MTH207: 1. Consider the line in R3 Passing Through the Points (−5, 1,−2) and (−1, 0, 1): Linear Algebra Assignment, SUSS, Singapore

1. Consider the line in R³ passing through the points (−5, 1,−2) and (−1, 0, 1).

(a) Express the line in the form {x + w | w ∈ span (S)}, where x is a vector in R³ and S ⊆ R³.

(b) Express the line using the set notation in implicit form. You must justify your answer.

2. Consider the line in R³ passing through the points (−4,3,2) and (2,-1,1).

(a) (2 points) Express the line in the form {x + w | w ∈ span (S)}, where x is a vector in R³ and S ⊆ R³.

(b)Express the line using the set notation in implicit form.
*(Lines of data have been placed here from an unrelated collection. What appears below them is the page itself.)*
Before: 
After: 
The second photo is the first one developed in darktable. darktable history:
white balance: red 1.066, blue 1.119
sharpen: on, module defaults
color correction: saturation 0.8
You must justify your answer.

3. (a) Suppose that U and V are both subspaces of Rⁿ. Prove that

U + V = {u + v : u ∈ U and v ∈ V} is also a subspace of Rⁿ .
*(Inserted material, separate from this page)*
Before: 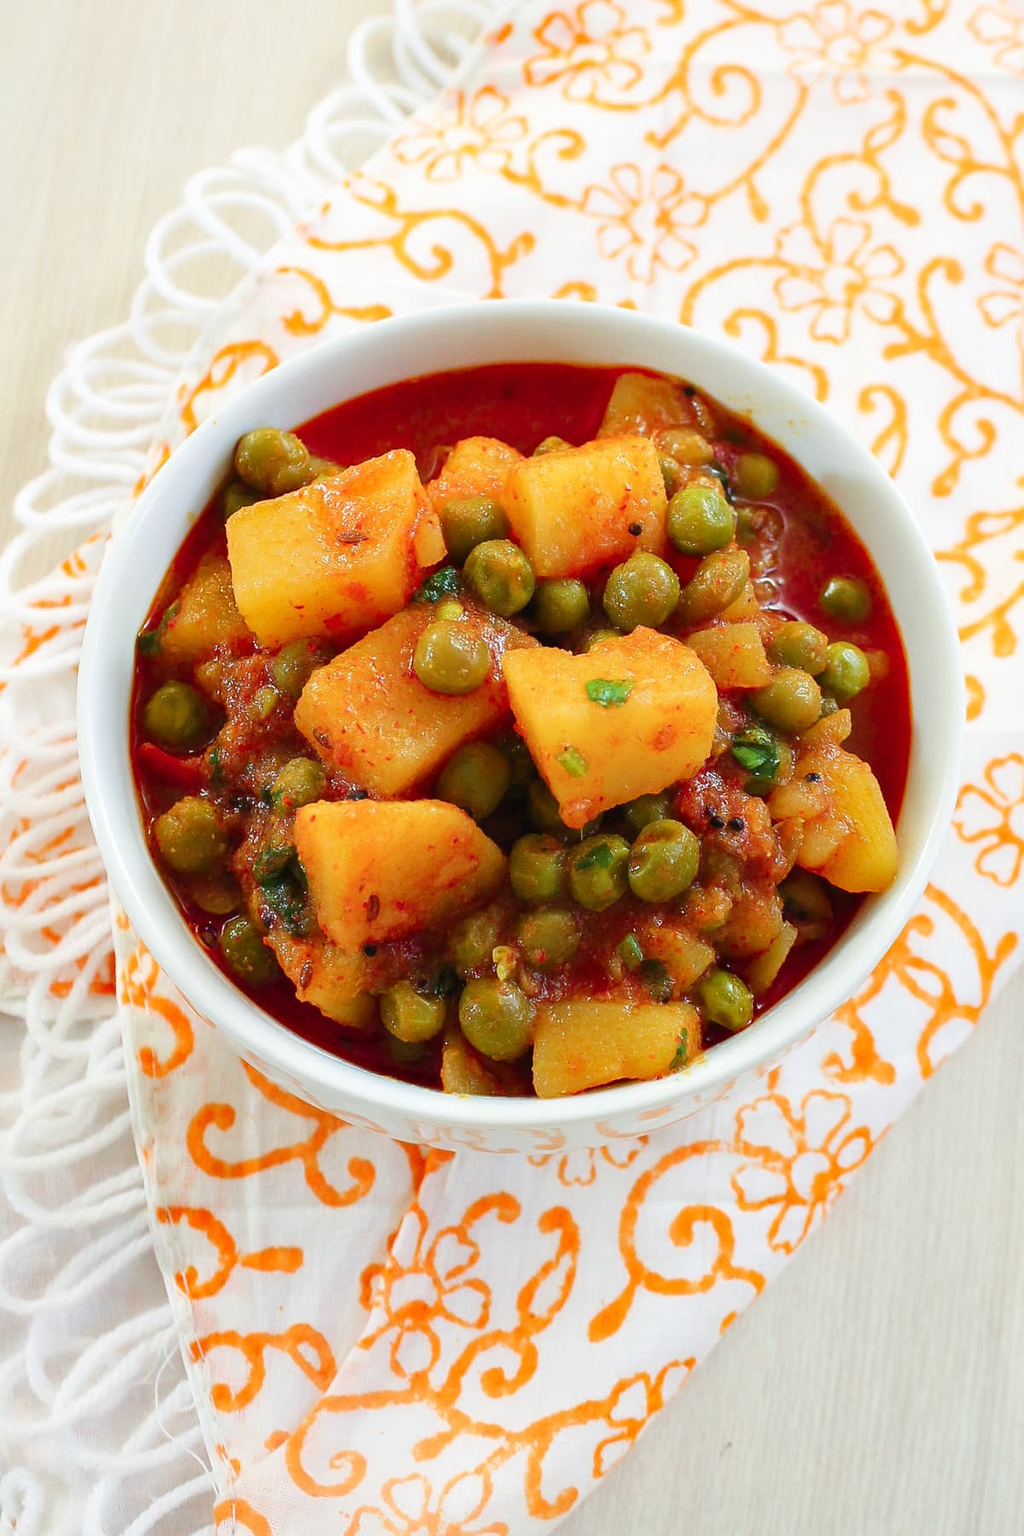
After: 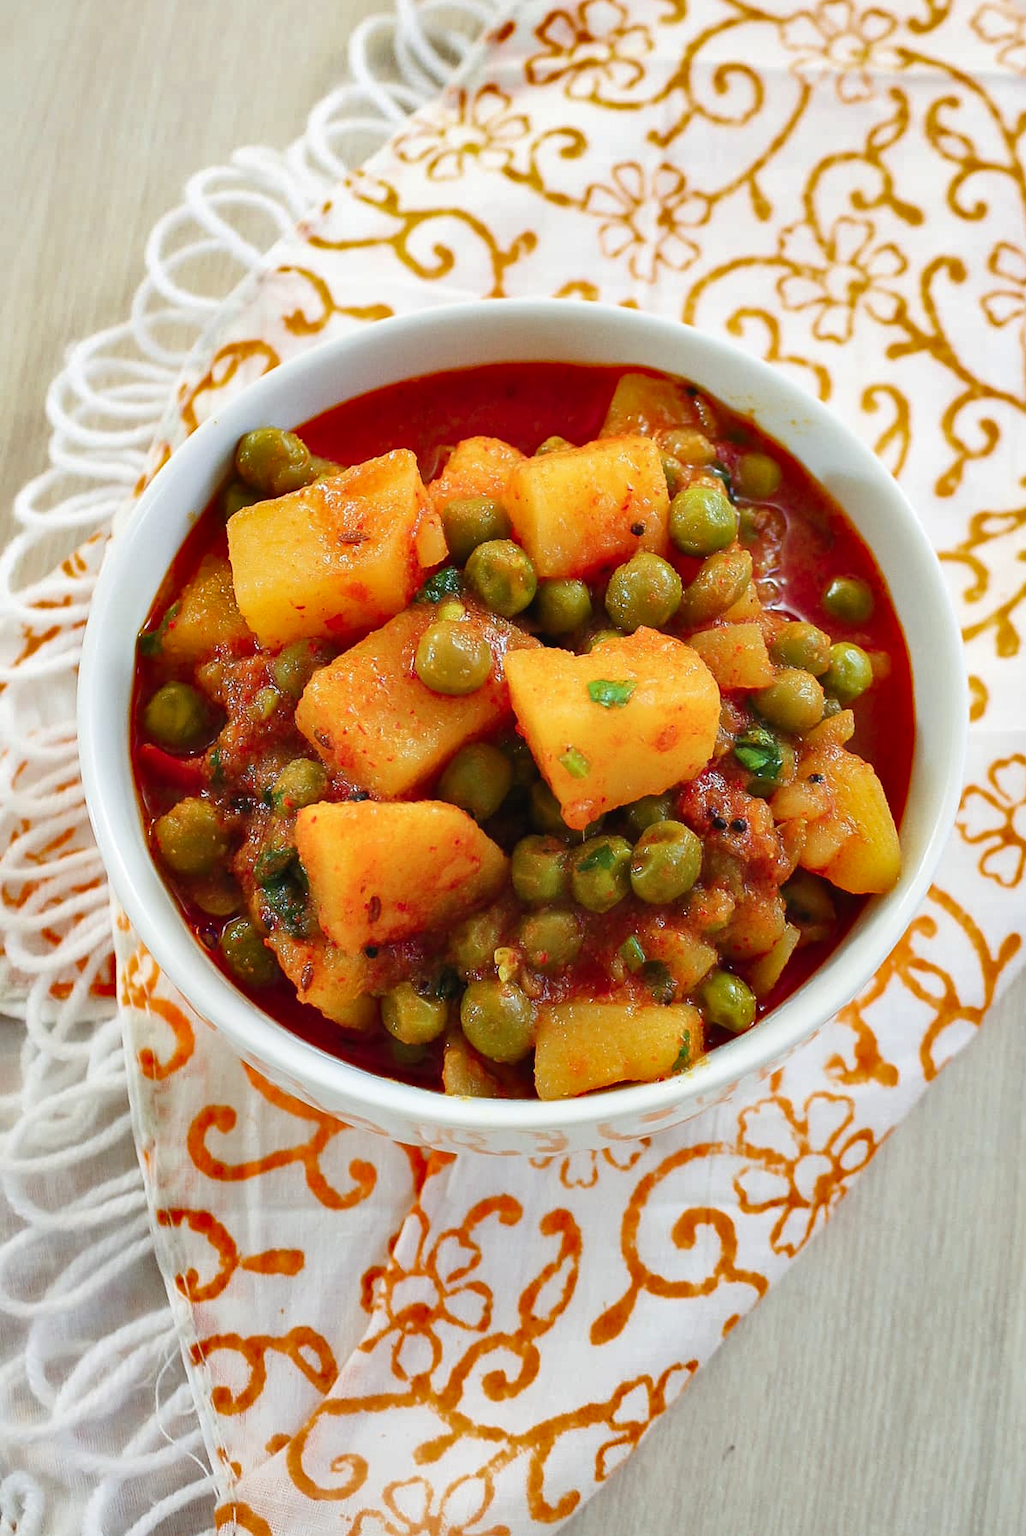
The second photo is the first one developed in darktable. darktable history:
crop: top 0.134%, bottom 0.18%
shadows and highlights: shadows 58.95, highlights -60.16, soften with gaussian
(b) Write down the subspace U + V explicitly if

U = {(t, −3t, 5t) : t ∈ R} and V = {(0, 7t, 2t) : t ∈ R} .

(c) (3 points) Write down the subspace U + V explicitly if

U = {(t, 2t, 3t) : t ∈ R} and V = {(t, -2t, 0) : t ∈ R} .

4. Suppose that {v₁, . . . , v_k , v_k+1} is a set of linearly independent vectors in Rⁿ . Let u = v₁ + · · · + v_k + v_k+1. Prove that {v₁, . . . , v_k , u} is linearly independent.